Repeat the data below exactly, dropping any pictures it holds.

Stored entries
= = = =

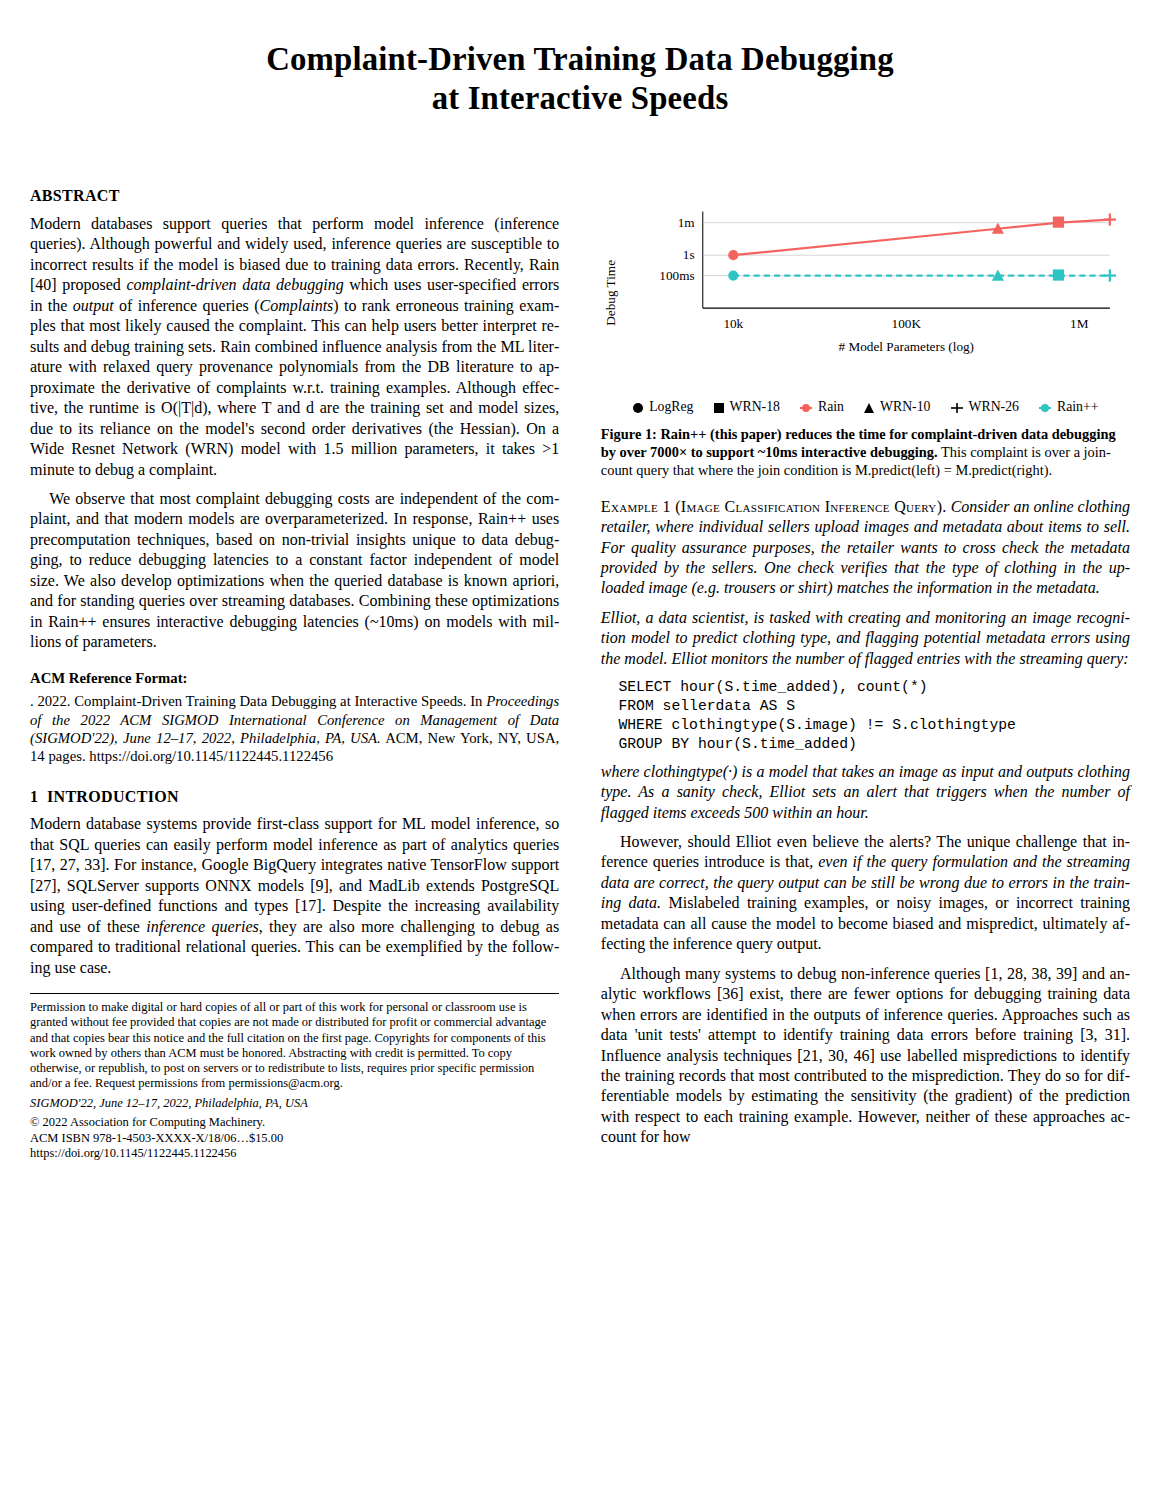Complaint-Driven Training Data Debugging
at Interactive Speeds
Abstract
Modern databases support queries that perform model inference (inference queries). Although powerful and widely used, inference queries are susceptible to incorrect results if the model is biased due to training data errors. Recently, Rain [40] proposed complaint-driven data debugging which uses user-specified errors in the output of inference queries (Complaints) to rank erroneous training examples that most likely caused the complaint. This can help users better interpret results and debug training sets. Rain combined influence analysis from the ML literature with relaxed query provenance polynomials from the DB literature to approximate the derivative of complaints w.r.t. training examples. Although effective, the runtime is O(|T|d), where T and d are the training set and model sizes, due to its reliance on the model's second order derivatives (the Hessian). On a Wide Resnet Network (WRN) model with 1.5 million parameters, it takes >1 minute to debug a complaint.
We observe that most complaint debugging costs are independent of the complaint, and that modern models are overparameterized. In response, Rain++ uses precomputation techniques, based on non-trivial insights unique to data debugging, to reduce debugging latencies to a constant factor independent of model size. We also develop optimizations when the queried database is known apriori, and for standing queries over streaming databases. Combining these optimizations in Rain++ ensures interactive debugging latencies (~10ms) on models with millions of parameters.
ACM Reference Format:
. 2022. Complaint-Driven Training Data Debugging at Interactive Speeds. In Proceedings of the 2022 ACM SIGMOD International Conference on Management of Data (SIGMOD'22), June 12–17, 2022, Philadelphia, PA, USA. ACM, New York, NY, USA, 14 pages. https://doi.org/10.1145/1122445.1122456
1 INTRODUCTION
Modern database systems provide first-class support for ML model inference, so that SQL queries can easily perform model inference as part of analytics queries [17, 27, 33]. For instance, Google BigQuery integrates native TensorFlow support [27], SQLServer supports ONNX models [9], and MadLib extends PostgreSQL using user-defined functions and types [17]. Despite the increasing availability and use of these inference queries, they are also more challenging to debug as compared to traditional relational queries. This can be exemplified by the following use case.
Permission to make digital or hard copies of all or part of this work for personal or classroom use is granted without fee provided that copies are not made or distributed for profit or commercial advantage and that copies bear this notice and the full citation on the first page. Copyrights for components of this work owned by others than ACM must be honored. Abstracting with credit is permitted. To copy otherwise, or republish, to post on servers or to redistribute to lists, requires prior specific permission and/or a fee. Request permissions from permissions@acm.org.
SIGMOD'22, June 12–17, 2022, Philadelphia, PA, USA
© 2022 Association for Computing Machinery.
ACM ISBN 978-1-4503-XXXX-X/18/06…$15.00
https://doi.org/10.1145/1122445.1122456
Debug Time 1m 1s 100ms 10k 100K 1M # Model Parameters (log)
LogReg WRN-18 Rain WRN-10 WRN-26 Rain++
Figure 1: Rain++ (this paper) reduces the time for complaint-driven data debugging by over 7000× to support ~10ms interactive debugging. This complaint is over a join-count query that where the join condition is M.predict(left) = M.predict(right).
Example 1 (Image Classification Inference Query). Consider an online clothing retailer, where individual sellers upload images and metadata about items to sell. For quality assurance purposes, the retailer wants to cross check the metadata provided by the sellers. One check verifies that the type of clothing in the uploaded image (e.g. trousers or shirt) matches the information in the metadata.
Elliot, a data scientist, is tasked with creating and monitoring an image recognition model to predict clothing type, and flagging potential metadata errors using the model. Elliot monitors the number of flagged entries with the streaming query:
SELECT hour(S.time_added), count(*)
FROM sellerdata AS S
WHERE clothingtype(S.image) != S.clothingtype
GROUP BY hour(S.time_added)
where clothingtype(·) is a model that takes an image as input and outputs clothing type. As a sanity check, Elliot sets an alert that triggers when the number of flagged items exceeds 500 within an hour.
However, should Elliot even believe the alerts? The unique challenge that inference queries introduce is that, even if the query formulation and the streaming data are correct, the query output can be still be wrong due to errors in the training data. Mislabeled training examples, or noisy images, or incorrect training metadata can all cause the model to become biased and mispredict, ultimately affecting the inference query output.
Although many systems to debug non-inference queries [1, 28, 38, 39] and analytic workflows [36] exist, there are fewer options for debugging training data when errors are identified in the outputs of inference queries. Approaches such as data 'unit tests' attempt to identify training data errors before training [3, 31]. Influence analysis techniques [21, 30, 46] use labelled mispredictions to identify the training records that most contributed to the misprediction. They do so for differentiable models by estimating the sensitivity (the gradient) of the prediction with respect to each training example. However, neither of these approaches account for how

= = = =

Exercise result
Complaint-Driven Training Data Debugging
at Interactive Speeds
Abstract
Modern databases support queries that perform model inference (inference queries). Although powerful and widely used, inference queries are susceptible to incorrect results if the model is biased due to training data errors. Recently, Rain [40] proposed complaint-driven data debugging which uses user-specified errors in the output of inference queries (Complaints) to rank erroneous training examples that most likely caused the complaint. This can help users better interpret results and debug training sets. Rain combined influence analysis from the ML literature with relaxed query provenance polynomials from the DB literature to approximate the derivative of complaints w.r.t. training examples. Although effective, the runtime is O(|T|d), where T and d are the training set and model sizes, due to its reliance on the model's second order derivatives (the Hessian). On a Wide Resnet Network (WRN) model with 1.5 million parameters, it takes >1 minute to debug a complaint.
We observe that most complaint debugging costs are independent of the complaint, and that modern models are overparameterized. In response, Rain++ uses precomputation techniques, based on non-trivial insights unique to data debugging, to reduce debugging latencies to a constant factor independent of model size. We also develop optimizations when the queried database is known apriori, and for standing queries over streaming databases. Combining these optimizations in Rain++ ensures interactive debugging latencies (~10ms) on models with millions of parameters.
ACM Reference Format:
. 2022. Complaint-Driven Training Data Debugging at Interactive Speeds. In Proceedings of the 2022 ACM SIGMOD International Conference on Management of Data (SIGMOD'22), June 12–17, 2022, Philadelphia, PA, USA. ACM, New York, NY, USA, 14 pages. https://doi.org/10.1145/1122445.1122456
1 INTRODUCTION
Modern database systems provide first-class support for ML model inference, so that SQL queries can easily perform model inference as part of analytics queries [17, 27, 33]. For instance, Google BigQuery integrates native TensorFlow support [27], SQLServer supports ONNX models [9], and MadLib extends PostgreSQL using user-defined functions and types [17]. Despite the increasing availability and use of these inference queries, they are also more challenging to debug as compared to traditional relational queries. This can be exemplified by the following use case.
Permission to make digital or hard copies of all or part of this work for personal or classroom use is granted without fee provided that copies are not made or distributed for profit or commercial advantage and that copies bear this notice and the full citation on the first page. Copyrights for components of this work owned by others than ACM must be honored. Abstracting with credit is permitted. To copy otherwise, or republish, to post on servers or to redistribute to lists, requires prior specific permission and/or a fee. Request permissions from permissions@acm.org.
SIGMOD'22, June 12–17, 2022, Philadelphia, PA, USA
© 2022 Association for Computing Machinery.
ACM ISBN 978-1-4503-XXXX-X/18/06…$15.00
https://doi.org/10.1145/1122445.1122456
Debug Time 1m 1s 100ms 10k 100K 1M # Model Parameters (log)
LogReg WRN-18 Rain WRN-10 WRN-26 Rain++
Figure 1: Rain++ (this paper) reduces the time for complaint-driven data debugging by over 7000× to support ~10ms interactive debugging. This complaint is over a join-count query that where the join condition is M.predict(left) = M.predict(right).
Example 1 (Image Classification Inference Query). Consider an online clothing retailer, where individual sellers upload images and metadata about items to sell. For quality assurance purposes, the retailer wants to cross check the metadata provided by the sellers. One check verifies that the type of clothing in the uploaded image (e.g. trousers or shirt) matches the information in the metadata.
Elliot, a data scientist, is tasked with creating and monitoring an image recognition model to predict clothing type, and flagging potential metadata errors using the model. Elliot monitors the number of flagged entries with the streaming query:
SELECT hour(S.time_added), count(*)
FROM sellerdata AS S
WHERE clothingtype(S.image) != S.clothingtype
GROUP BY hour(S.time_added)
where clothingtype(·) is a model that takes an image as input and outputs clothing type. As a sanity check, Elliot sets an alert that triggers when the number of flagged items exceeds 500 within an hour.
However, should Elliot even believe the alerts? The unique challenge that inference queries introduce is that, even if the query formulation and the streaming data are correct, the query output can be still be wrong due to errors in the training data. Mislabeled training examples, or noisy images, or incorrect training metadata can all cause the model to become biased and mispredict, ultimately affecting the inference query output.
Although many systems to debug non-inference queries [1, 28, 38, 39] and analytic workflows [36] exist, there are fewer options for debugging training data when errors are identified in the outputs of inference queries. Approaches such as data 'unit tests' attempt to identify training data errors before training [3, 31]. Influence analysis techniques [21, 30, 46] use labelled mispredictions to identify the training records that most contributed to the misprediction. They do so for differentiable models by estimating the sensitivity (the gradient) of the prediction with respect to each training example. However, neither of these approaches account for how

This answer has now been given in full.